I may not be able to reply straight away but value any advice. x

RuthChan Tue 14-Aug-07 15:41:05

I'm sorry to hear about your Dad.
As I'm sure you know, brain tumours can result in changes in personality and behaviour, depending on where in the brain they are.
However, they aren't the only possible reason for such changes. Aggression could be caused by his own frustration about his deafness, or some other physical pain. It could also just be a natural part of the aging process in your father's case. Everyone reacts to getting older and slowing down differently.
Although the aggression is probably not caused by anything major, it does sound like a good idea for him to see his GP. It would put yours and your mother's minds at ease to know either way.
Do you think your father would be prepared to go to the doctor, or do you think he would object and deny that there's anything wrong?

shhhh Wed 15-Aug-07 16:46:05

rc thanks for your reply. My mum has spoken to dads gp and they are both booked to see her this week.

Just hope its a sign of the diabetes...thanks again x

newlifenewname Wed 15-Aug-07 16:47:22

Diabetes itself can cause aggression - is he being checked regularly?
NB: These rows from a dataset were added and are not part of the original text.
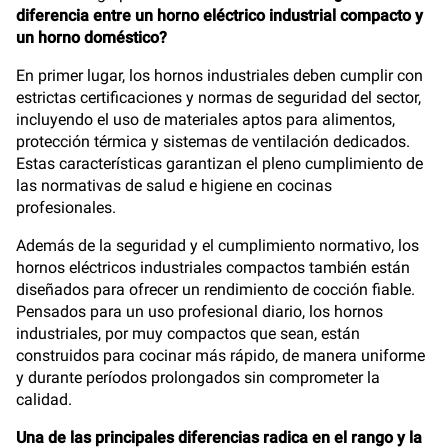
diferencia entre un horno eléctrico industrial compacto y
un horno doméstico?
En primer lugar, los hornos industriales deben cumplir con
estrictas certificaciones y normas de seguridad del sector,
incluyendo el uso de materiales aptos para alimentos,
protección térmica y sistemas de ventilación dedicados.
Estas características garantizan el pleno cumplimiento de
las normativas de salud e higiene en cocinas
profesionales.
Además de la seguridad y el cumplimiento normativo, los
hornos eléctricos industriales compactos también están
diseñados para ofrecer un rendimiento de cocción fiable.
Pensados para un uso profesional diario, los hornos
industriales, por muy compactos que sean, están
construidos para cocinar más rápido, de manera uniforme
y durante períodos prolongados sin comprometer la
calidad.
Una de las principales diferencias radica en el rango y la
FioFio Wed 15-Aug-07 16:47:39

Message withdrawn

shhhh Wed 15-Aug-07 16:55:43

yes he was/is being checked regularly and was due to nxt go sept..nurse suggested to mum its brought forward to this week. Apparently she said its known about BUT its usually partners report it as the patients don't see any problem iykwim. Thing is it seems dad knows things are not normal iykwim..He also pointed it out to mum yesterday and has agreed for her to attend the appoinmtnet.